The Tilisi Logistics Park along the main highway to the west of Kenya will consist of a 100,000 square-metre logistics and distribution warehousing complex.
Another entity planning a mega warehousing development is Improvon Group, which is partnering with private equity fund Actis for the launch of a 204,386 square metre warehousing development worth an estimated Sh11 billion.
Dodhia says the storage solution is ideal for entrepreneurs looking to expand their business in an economical and organised manner.
“For example, when you are a small business operating from home, it is not uncommon for work to spill into your bedroom, balcony or the living room. As the business expands, there simply is not enough room for all the inventory.”
He added that shop owners who need flexible and affordable storage could also use the units.
“It is difficult to keep inventory under control and our storage can help you better manage your day-to-day operations in an organised manner. The temporary storage can also help manage seasonal requirements by renting the space only when you need it,” said Dodhia.

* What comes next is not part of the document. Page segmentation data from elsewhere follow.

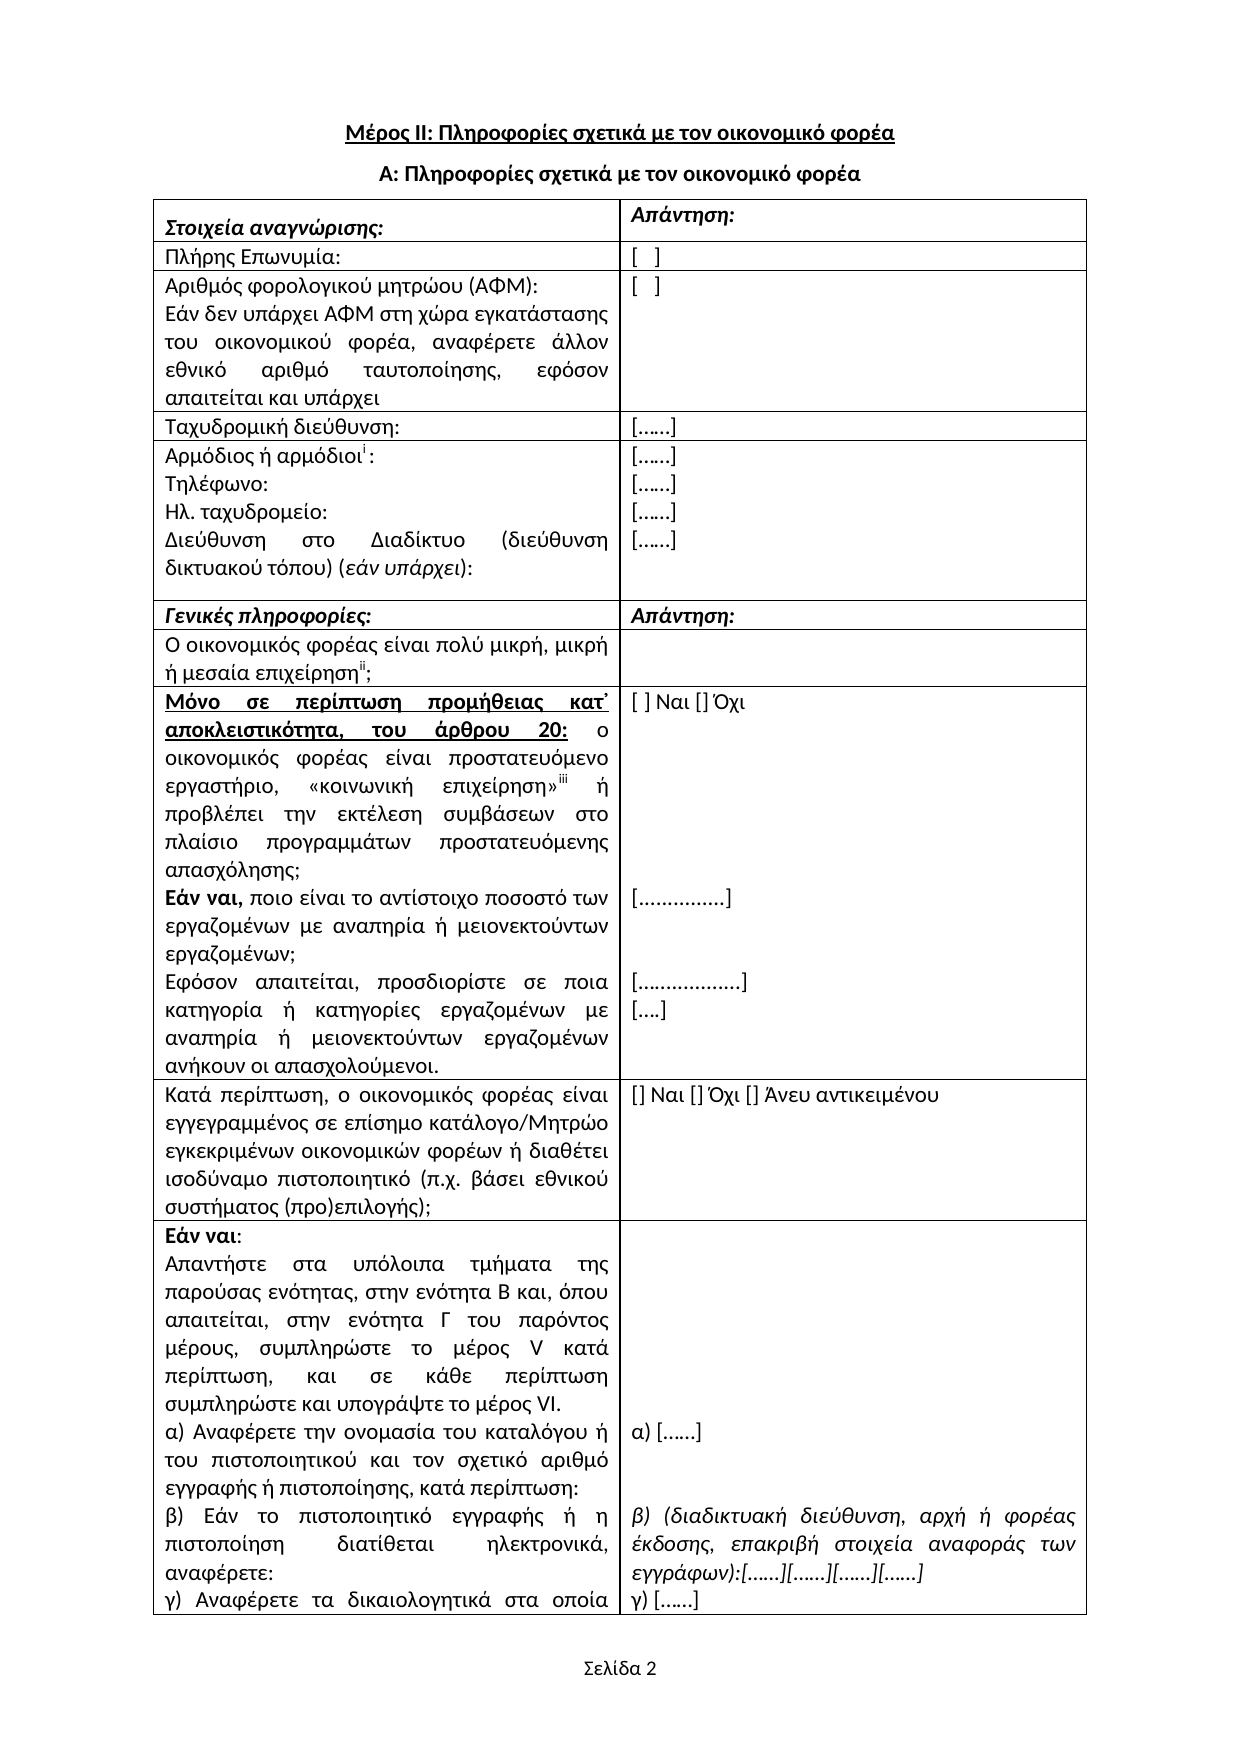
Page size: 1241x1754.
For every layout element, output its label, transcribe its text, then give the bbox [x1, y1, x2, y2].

table_cell Ταχυδρομική διεύθυνση: [154, 412, 619, 440]
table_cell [154, 1221, 619, 1614]
table_cell Μόνο σε περίπτωση προμήθειας κατ᾽ αποκλειστικότητα, του άρθρου 20: ο οικονομικός φορέας είναι προστατευόμενο εργαστήριο, «κοινωνική επιχείρηση» ή προβλέπει την εκτέλεση συμβάσεων στο πλαίσιο προγραμμάτων προστατευόμενης απασχόλησης; Εάν ναι, ποιο είναι το αντίστοιχο ποσοστό των εργαζομένων με αναπηρία ή μειονεκτούντων εργαζομένων; Εφόσον απαιτείται, προσδιορίστε σε ποια κατηγορία ή κατηγορίες εργαζομένων με αναπηρία ή μειονεκτούντων εργαζομένων ανήκουν οι απασχολούμενοι. [154, 687, 619, 1079]
table_cell [ ] [621, 242, 1086, 270]
table_cell Γενικές πληροφορίες: [154, 601, 619, 629]
text Μέρος II: Πληροφορίες σχετικά με τον οικονομικό φορέα [118, 118, 1122, 146]
table_cell Απάντηση: [621, 601, 1086, 629]
table_cell Ο οικονομικός φορέας είναι πολύ μικρή, μικρή ή μεσαία επιχείρηση; [154, 630, 619, 686]
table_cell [621, 1221, 1086, 1614]
table_cell Αρμόδιος ή αρμόδιοι : Τηλέφωνο: Ηλ. ταχυδρομείο: Διεύθυνση στο Διαδίκτυο (διεύθυνση δικτυακού τόπου) (εάν υπάρχει): [154, 441, 619, 600]
table_header Στοιχεία αναγνώρισης: [154, 200, 619, 241]
table_cell [ ] Ναι [] Όχι [...............] […...............] [….] [621, 687, 1086, 1079]
table_cell Κατά περίπτωση, ο οικονομικός φορέας είναι εγγεγραμμένος σε επίσημο κατάλογο/Μητρώο εγκεκριμένων οικονομικών φορέων ή διαθέτει ισοδύναμο πιστοποιητικό (π.χ. βάσει εθνικού συστήματος (προ)επιλογής); [154, 1080, 619, 1220]
table_cell [……] [621, 412, 1086, 440]
table_cell Αριθμός φορολογικού μητρώου (ΑΦΜ): Εάν δεν υπάρχει ΑΦΜ στη χώρα εγκατάστασης του οικονομικού φορέα, αναφέρετε άλλον εθνικό αριθμό ταυτοποίησης, εφόσον απαιτείται και υπάρχει [154, 271, 619, 411]
table_cell [ ] [621, 271, 1086, 411]
text Α: Πληροφορίες σχετικά με τον οικονομικό φορέα [118, 159, 1122, 187]
table_cell [……] [……] [……] [……] [621, 441, 1086, 600]
table_header Απάντηση: [621, 200, 1086, 241]
table_cell Πλήρης Επωνυμία: [154, 242, 619, 270]
table_cell [] Ναι [] Όχι [] Άνευ αντικειμένου [621, 1080, 1086, 1220]
table_cell [621, 630, 1086, 686]
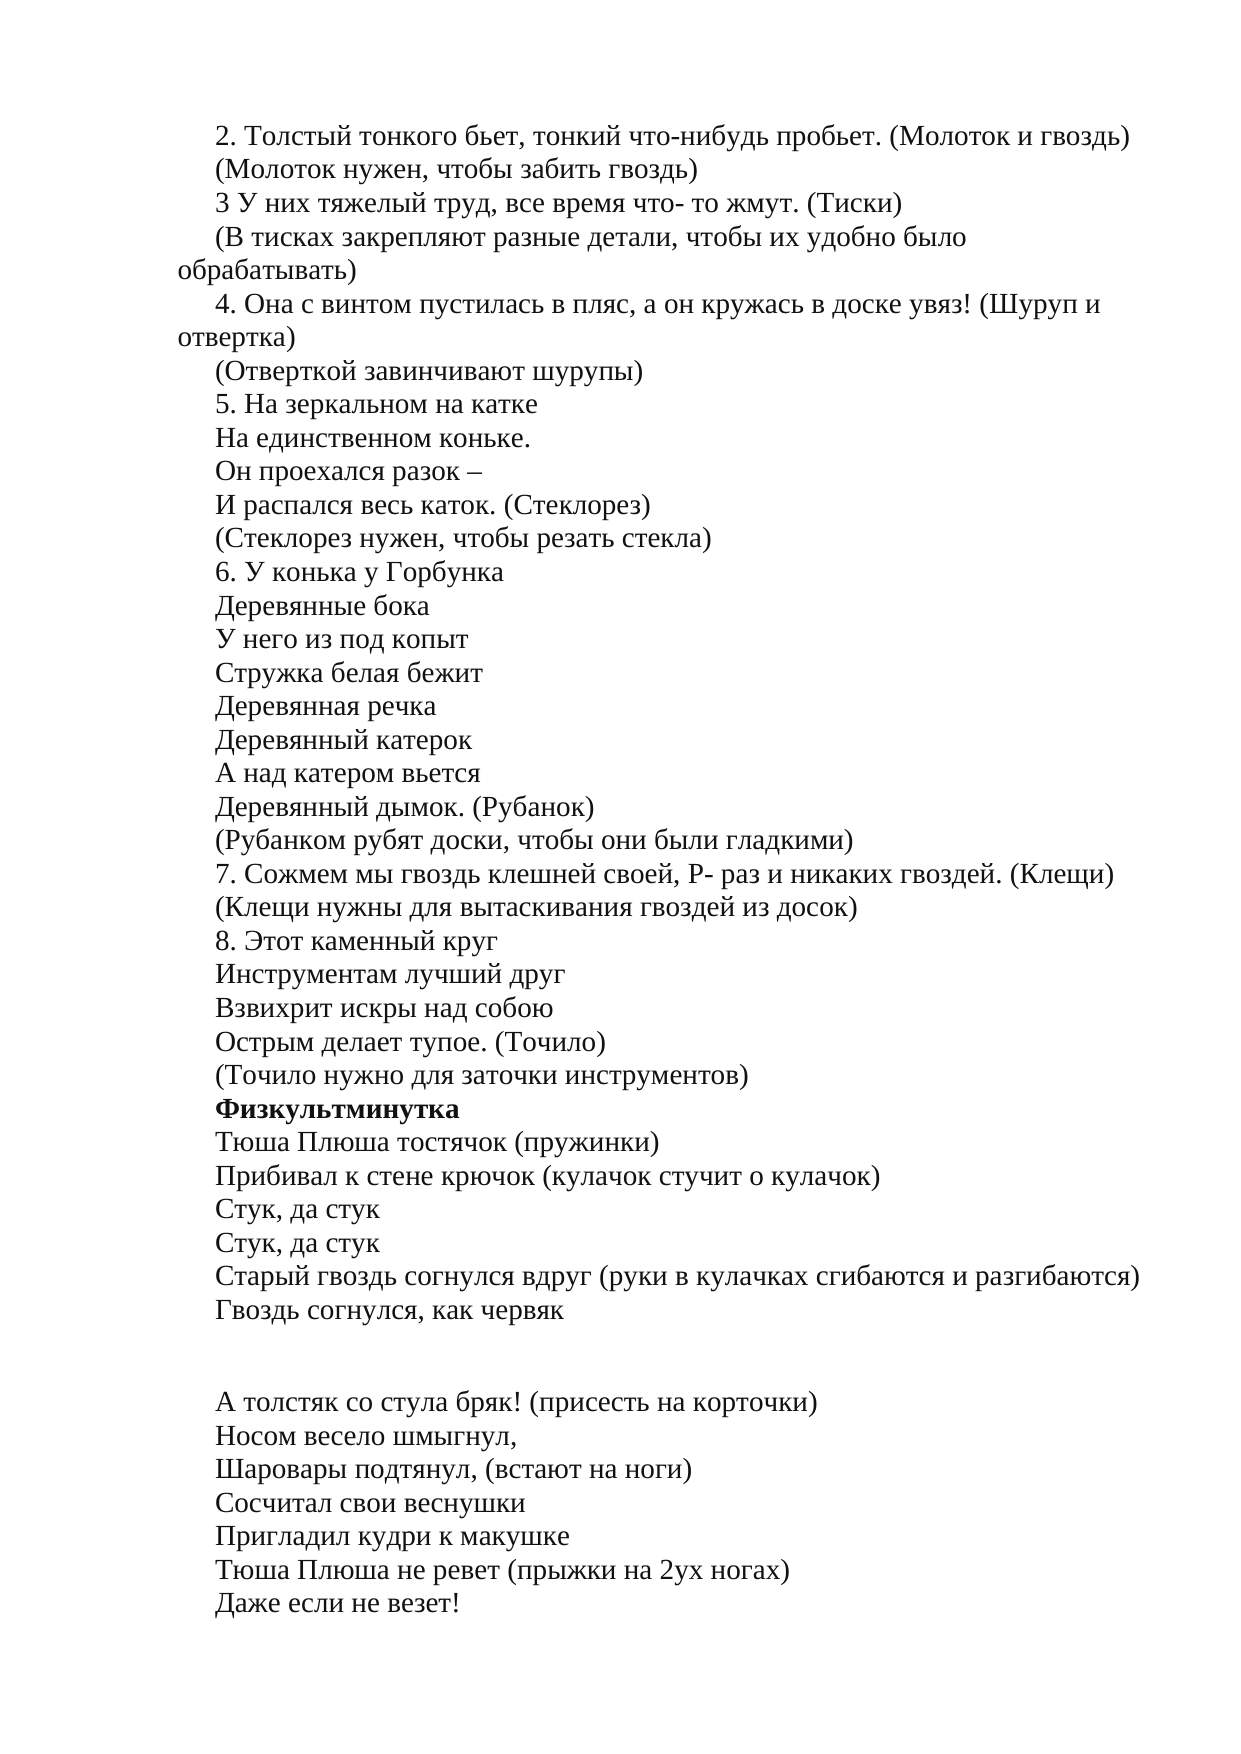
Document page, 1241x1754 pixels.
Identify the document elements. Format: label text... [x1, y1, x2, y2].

text 3 У них тяжелый труд, все время что- то жмут. (Тиски) [177, 185, 1152, 219]
text (В тисках закрепляют разные детали, чтобы их удобно было обрабатывать) [177, 219, 1152, 286]
text Деревянная речка [177, 688, 1152, 722]
text (Стеклорез нужен, чтобы резать стекла) [177, 521, 1152, 554]
text Деревянные бока [177, 588, 1152, 621]
text Даже если не везет! [177, 1585, 1152, 1619]
text Стук, да стук [177, 1191, 1152, 1225]
text Инструментам лучший друг [177, 957, 1152, 990]
text Носом весело шмыгнул, [177, 1418, 1152, 1451]
text Прибивал к стене крючок (кулачок стучит о кулачок) [177, 1158, 1152, 1191]
text Гвоздь согнулся, как червяк [177, 1292, 1152, 1326]
text Пригладил кудри к макушке [177, 1518, 1152, 1552]
text (Клещи нужны для вытаскивания гвоздей из досок) [177, 889, 1152, 923]
text Тюша Плюша не ревет (прыжки на 2ух ногах) [177, 1552, 1152, 1585]
text Взвихрит искры над собою [177, 990, 1152, 1024]
text У него из под копыт [177, 621, 1152, 655]
text 6. У конька у Горбунка [177, 554, 1152, 588]
text Стук, да стук [177, 1225, 1152, 1258]
text А над катером вьется [177, 755, 1152, 789]
text Старый гвоздь согнулся вдруг (руки в кулачках сгибаются и разгибаются) [177, 1258, 1152, 1292]
text И распался весь каток. (Стеклорез) [177, 487, 1152, 521]
text Он проехался разок – [177, 453, 1152, 487]
text А толстяк со стула бряк! (присесть на корточки) [177, 1384, 1152, 1418]
text Деревянный дымок. (Рубанок) [177, 789, 1152, 822]
text 2. Толстый тонкого бьет, тонкий что-нибудь пробьет. (Молоток и гвоздь) [177, 118, 1152, 152]
text На единственном коньке. [177, 420, 1152, 453]
text (Точило нужно для заточки инструментов) [177, 1057, 1152, 1091]
text Острым делает тупое. (Точило) [177, 1024, 1152, 1057]
text (Молоток нужен, чтобы забить гвоздь) [177, 152, 1152, 185]
text Физкультминутка [177, 1091, 1152, 1124]
text 5. На зеркальном на катке [177, 386, 1152, 420]
text 8. Этот каменный круг [177, 923, 1152, 957]
text (Отверткой завинчивают шурупы) [177, 353, 1152, 386]
text 4. Она с винтом пустилась в пляс, а он кружась в доске увяз! (Шуруп и отвертка) [177, 286, 1152, 353]
text (Рубанком рубят доски, чтобы они были гладкими) [177, 822, 1152, 856]
text Деревянный катерок [177, 722, 1152, 755]
text Сосчитал свои веснушки [177, 1485, 1152, 1518]
text Тюша Плюша тостячок (пружинки) [177, 1124, 1152, 1158]
text 7. Сожмем мы гвоздь клешней своей, Р- раз и никаких гвоздей. (Клещи) [177, 856, 1152, 889]
text Стружка белая бежит [177, 655, 1152, 688]
text Шаровары подтянул, (встают на ноги) [177, 1451, 1152, 1485]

Typical tenants include entrepreneurs running their businesses, individuals using it to store their home goods, people who are moving away temporarily and even corporates looking to store important documents.
“If you are moving, relocating or just want to declutter your home this is the perfect solution for your needs. Store your valuable furniture and home items and keep them from being stolen or broken,” said Dodhia.